If you are hit with this, it is considered a willful attempt to evade tax and is a felony.  Maximum fine is $250,000 ($500,000 for corporations) and/or up to 5 years in prison.

Failure to Collect or Pay Over Tax:

Willful failure to collect, account for, and pay over tax is a felony with a maximum fine of $250,000 ($500,000 for corporations) and/or up to 5 years in prison.  These include payroll taxes for your employees that you have in a trust fund account.

Perjury and Fraud:

If you knowingly file or help file a false return or aid in the fraud, it is considered a felony.  This also carries a maximum fine of $250,000 ($500,000 for corporations).  The jail time can be added to include up to 3 years.

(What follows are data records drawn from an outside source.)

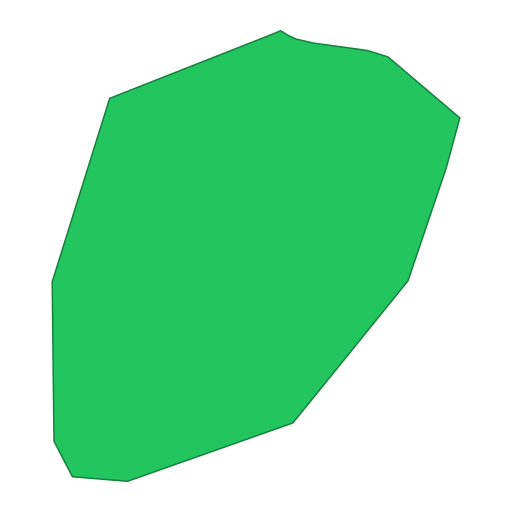 Dalanzadgad, Ömnögovi, Mongolia (Albers equal-area conic projection)
{"feature_id": "93677404B10446794731607", "entity_name": "Dalanzadgad", "entity_type": "district", "adm_level": 2, "iso_a3": "MNG", "parent_name": "Mongolia", "parent_adm1": "Ömnögovi", "projection": "albers", "projection_center": [104.434, 43.574], "detail": "fine", "context": "isolated", "style": "filled", "palette": "green", "viewbox_px": 512, "rotation_deg": 0, "n_neighbors": 0, "source": "geoboundaries", "source_scale": "gbopen_adm2", "svg_char_len": 337}
<svg xmlns="http://www.w3.org/2000/svg" viewBox="0 0 512 512"><path d="M292.9,422.9L328.7,378.8L408.0,280.8L446.2,168.1L459.8,117.9L388.0,56.9L367.4,50.5L313.6,43.1L296.2,39.1L288.8,35.7L280.5,30.7L275.6,32.9L109.7,98.3L52.2,281.8L54.0,441.3L72.5,476.8L127.5,481.3L292.9,422.9Z" fill="#22c55e" stroke="#15803d" stroke-width="1.5"/></svg>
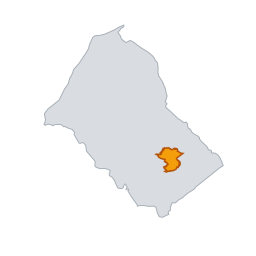 North Gonja, Northern, Ghana (highlighted), rotated 142°
{"feature_id": "2480657B69696031481498", "entity_name": "North Gonja", "entity_type": "district", "adm_level": 2, "iso_a3": "GHA", "parent_name": "Ghana", "parent_adm1": "Northern", "projection": "mercator", "projection_center": [-1.377, 9.69], "detail": "fine", "context": "in_parent", "style": "filled", "palette": "amber", "viewbox_px": 256, "rotation_deg": 142, "n_neighbors": 0, "source": "geoboundaries", "source_scale": "gbopen_adm2", "svg_char_len": 6421}
<svg xmlns="http://www.w3.org/2000/svg" viewBox="0 0 256 256"><g transform="rotate(142 128 128)"><path d="M155.6,36.4L157.5,38.1L157.9,39.2L157.2,43.0L155.9,45.6L155.0,48.1L155.1,49.4L155.9,50.6L158.7,52.6L160.2,53.8L161.9,55.7L163.8,57.6L167.2,60.1L168.6,60.5L168.5,61.2L168.0,62.1L167.7,71.2L167.5,73.6L167.2,74.8L166.9,78.2L166.6,78.7L165.9,78.6L165.4,78.8L165.2,79.4L165.4,80.1L167.5,80.6L167.0,81.1L165.5,81.6L164.8,82.6L165.1,83.8L164.3,84.7L164.6,85.3L165.1,85.8L165.9,85.6L168.3,84.1L169.3,83.9L170.5,84.2L172.7,86.6L172.8,87.8L171.9,91.8L171.0,94.9L170.8,99.0L171.8,101.3L171.7,102.6L170.6,103.7L168.3,105.2L168.5,106.3L169.6,108.3L171.5,110.6L175.3,113.4L177.4,117.0L177.4,118.5L176.2,120.0L174.8,121.2L174.4,123.1L175.0,135.2L172.0,140.5L172.0,142.0L172.3,143.7L173.1,144.8L174.6,145.1L175.9,146.1L175.4,149.8L174.8,153.6L174.7,155.4L174.3,156.3L173.1,157.0L172.7,158.1L173.0,159.6L172.7,160.7L173.4,162.1L174.7,163.8L177.0,168.2L177.8,168.5L178.2,169.4L178.0,170.3L178.8,172.2L181.3,174.2L183.9,175.8L185.9,176.1L186.4,177.6L187.8,179.5L188.8,180.3L190.4,180.9L191.7,181.1L191.8,182.8L189.4,183.9L187.8,185.5L186.6,188.0L184.9,190.8L179.2,192.3L176.9,192.3L165.1,192.4L154.0,197.8L147.6,199.8L143.6,202.9L138.3,205.1L134.6,207.7L127.0,209.0L114.4,213.2L110.4,214.8L106.5,217.7L100.0,221.1L97.4,221.1L92.4,217.9L88.6,216.3L79.2,213.9L72.3,212.9L68.9,211.9L68.0,211.7L68.8,210.5L70.7,210.5L72.7,210.8L74.3,210.0L76.6,209.8L77.1,208.9L77.3,206.6L77.3,204.8L78.1,203.9L78.3,201.8L77.2,196.9L76.4,196.4L72.3,195.7L72.0,194.7L71.3,193.7L70.5,191.2L69.6,187.5L68.2,182.9L65.5,175.3L64.8,172.6L64.3,169.8L64.2,166.6L64.8,165.3L64.7,163.6L64.5,162.0L66.4,158.1L70.2,153.3L71.0,151.6L71.7,150.4L71.8,148.7L72.4,143.2L74.2,136.5L75.4,134.0L76.1,132.6L77.1,130.4L77.3,129.3L80.8,126.7L82.4,126.0L82.7,124.9L82.2,123.8L82.4,123.0L83.3,122.7L84.5,122.3L85.5,121.3L84.0,113.0L82.8,104.7L82.8,104.0L82.0,102.9L81.3,99.5L80.2,97.5L78.5,96.9L78.5,95.0L80.2,91.9L80.6,90.0L79.8,89.4L79.7,88.0L80.3,85.6L80.0,84.2L79.7,82.7L78.0,79.0L77.6,76.5L78.5,75.0L78.4,71.7L77.5,66.6L77.3,63.4L78.0,62.1L77.7,60.8L76.4,59.6L76.3,58.4L77.4,57.3L77.3,56.4L75.9,55.8L74.7,54.2L73.7,51.7L73.9,47.7L75.9,40.4L76.1,39.8L78.4,39.9L78.4,40.2L85.4,40.1L93.4,40.0L102.9,39.9L111.6,39.8L111.9,39.5L113.4,39.1L122.1,39.9L127.6,39.5L129.9,39.7L131.6,40.2L135.4,39.9L137.4,40.1L138.9,41.9L139.5,41.9L140.4,41.1L141.9,40.3L143.4,39.6L144.5,38.1L145.2,37.0L146.2,37.3L147.6,37.2L148.6,36.3L149.0,34.9L155.6,36.4Z" fill="#d9dde1" stroke="#a8b0b8" stroke-width="1"/><path d="M100.4,74.2L100.7,74.5L100.9,74.6L101.0,74.8L101.7,75.5L101.9,75.9L102.3,76.5L102.3,76.8L102.4,77.1L102.5,77.2L102.6,77.3L102.6,77.5L102.6,77.9L102.6,78.0L102.7,78.5L102.8,78.6L102.8,78.8L103.0,78.9L103.1,79.1L103.3,79.3L103.1,79.5L102.9,79.6L102.7,79.8L102.8,79.9L102.6,80.2L102.6,80.3L102.5,80.5L102.3,80.7L102.3,80.8L102.1,81.1L102.3,81.4L102.3,81.5L102.6,81.8L102.7,82.1L103.3,81.9L103.5,81.9L103.6,82.0L103.7,82.4L103.9,82.4L103.9,82.5L103.6,82.7L103.6,83.0L103.9,83.1L103.9,83.3L104.4,83.2L104.4,83.3L104.4,83.5L104.5,83.5L106.3,83.6L106.6,83.8L106.9,84.1L107.1,84.5L107.3,84.6L107.4,84.9L107.6,85.0L107.7,85.4L107.6,85.7L107.5,85.9L107.6,86.1L107.8,86.2L107.8,86.4L107.8,86.5L108.0,87.0L108.2,87.4L108.5,87.5L108.9,87.6L109.3,88.1L109.9,88.4L110.1,88.7L110.3,88.7L110.5,88.8L110.7,89.0L110.9,89.1L111.2,89.4L111.2,89.6L111.4,89.8L111.5,89.8L111.5,89.7L111.7,89.9L111.9,89.9L112.0,90.0L112.3,89.9L112.5,89.9L112.4,89.8L112.4,89.7L112.6,89.7L112.5,89.4L112.9,89.2L113.0,89.2L113.3,88.9L113.4,89.1L113.5,89.1L113.5,89.3L113.6,89.6L113.9,89.6L114.0,89.5L114.2,89.4L114.1,89.6L114.3,89.5L114.3,89.4L114.2,89.4L114.3,89.4L114.4,89.1L114.5,89.0L114.4,89.0L114.4,88.9L114.5,88.9L114.5,88.7L114.8,88.7L115.0,88.6L114.9,88.8L115.5,89.0L115.7,88.9L115.8,88.9L116.0,88.9L116.0,88.7L116.3,88.6L116.6,88.7L116.8,88.6L116.8,88.3L117.1,88.4L117.0,88.2L117.2,87.9L117.3,88.0L117.3,87.9L117.3,88.0L117.4,87.9L117.4,88.0L117.5,88.0L117.6,87.8L117.6,87.7L117.8,87.5L118.0,87.4L118.2,87.5L118.2,87.4L118.3,87.4L118.4,87.2L118.5,87.3L118.5,87.2L118.8,87.3L118.8,87.2L118.7,87.1L118.9,87.1L119.1,87.2L119.3,87.4L119.5,87.5L119.8,87.8L120.0,88.2L120.3,88.6L120.6,88.7L121.2,89.6L121.5,89.8L121.8,89.9L121.5,89.4L121.4,89.3L121.4,89.2L121.5,89.2L121.4,89.1L121.4,88.9L121.1,88.7L121.3,88.6L121.2,88.3L121.4,88.0L121.5,87.9L121.4,87.7L121.5,87.6L121.6,87.4L121.6,87.1L121.7,86.7L121.8,86.6L121.8,86.0L121.6,85.8L120.7,83.4L120.5,83.2L120.3,83.1L119.8,82.5L119.8,82.4L119.8,82.2L119.0,81.5L118.3,80.7L118.1,80.5L118.1,80.4L118.2,80.2L118.6,80.1L118.8,79.9L119.3,79.7L119.4,79.4L119.7,79.3L119.8,79.2L119.6,79.1L119.5,78.9L119.6,78.7L119.6,78.4L119.5,78.1L119.5,77.9L119.3,77.9L119.2,77.7L119.0,77.4L118.9,77.4L118.9,77.1L118.7,77.0L118.8,76.8L118.8,76.7L118.9,76.4L118.9,76.2L118.7,75.9L118.8,75.6L118.7,75.4L118.7,75.1L118.8,74.7L119.0,74.7L119.4,74.7L119.4,74.8L119.5,74.9L119.9,74.9L119.8,74.7L119.8,74.4L120.0,74.2L119.9,74.4L120.0,74.6L120.3,74.6L120.6,74.8L120.9,74.8L121.1,74.8L121.2,74.4L121.2,74.2L121.5,74.2L122.0,74.1L122.2,74.4L122.4,74.5L122.5,74.5L122.6,74.9L122.8,75.0L123.1,75.0L123.4,74.9L123.8,75.2L123.9,74.9L123.8,74.7L124.0,74.5L123.8,74.3L123.8,74.2L124.1,73.8L124.1,73.7L124.1,73.4L124.2,73.2L124.1,72.7L123.9,72.6L123.7,72.2L123.7,71.3L123.7,70.9L123.7,70.5L124.1,70.4L124.4,70.6L125.2,71.1L125.3,71.1L125.7,71.2L125.4,70.6L125.3,70.4L125.2,70.2L124.9,70.1L124.8,69.9L124.7,69.6L124.3,69.7L123.6,69.3L123.1,69.2L122.8,68.9L122.3,68.8L122.1,68.6L121.8,68.2L121.6,68.1L121.4,68.0L121.2,68.1L120.9,68.1L120.8,67.9L120.6,67.9L120.5,68.0L120.1,67.6L119.9,67.2L119.5,67.1L118.6,66.7L118.2,66.4L117.8,66.4L117.1,66.3L116.2,66.0L115.4,66.0L114.5,66.4L114.3,66.6L114.2,66.6L113.9,66.5L113.7,66.6L113.5,66.9L113.3,67.0L113.2,66.9L113.1,67.0L113.0,66.9L113.0,66.6L112.9,66.3L112.8,66.2L112.7,66.4L112.1,66.4L112.1,66.6L111.2,67.0L110.9,67.0L110.8,66.7L110.6,66.7L110.3,66.9L110.0,66.9L110.3,67.4L110.7,67.5L110.5,67.8L110.4,67.9L110.2,67.9L109.9,67.8L109.6,67.7L109.6,68.0L109.4,68.3L109.1,67.9L108.8,68.1L108.8,68.4L108.7,68.3L108.6,68.6L108.2,68.7L108.1,69.1L108.2,69.4L108.4,69.6L108.3,69.9L108.5,70.1L108.3,70.2L108.4,70.3L108.4,70.5L108.5,70.6L108.3,70.7L108.2,70.8L108.3,71.1L108.5,71.3L108.5,71.6L108.5,71.9L108.5,72.0L108.8,72.2L108.8,72.3L108.7,72.6L108.8,72.8L108.5,74.2L108.4,74.2L108.1,74.3L107.5,74.3L100.4,74.2Z" fill="#f59e0b" stroke="#b45309" stroke-width="1.5"/></g></svg>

Earned Income Credit Claimed When Not Eligible:

  1. If the error is due to recklessor intentional disregard for the rules.  The taxpayer is not allowed to take the credit for 2 years even when they are eligible for the credit.
  2. If the error is due to fraud.  The taxpayer is not allowed to take the credit for 10 years, even if eligible.

As you can see there are many ways to be hit with a penalty on your tax return.  All of the penalties and amounts listed above are at the Federal level.  Each state has their own rates and penalties to consider.  It is always better to excercise the laws when filing your tax return then to be hit with any penalties at a later date.  The IRS can levy your home and business as well as garnish your wages until the unpaid amounts are paid in full.  My advice is to do your research, hire a knowledgeable tax preparer, or know that laws BEFORE filing your own return.  Getting out of a tax mess is more expensive then staying out of a tax mess to begin with!

There is a way to mitigate the noncriminal penalties.  This is can be done with "Reasonable Cause".  Reasonable cause is based on the facts and circumstances in each case.  Any reason that establishes that a taxpayer exercised ordinary care and prudence but still failed to comply with the tax law may be considered for relief.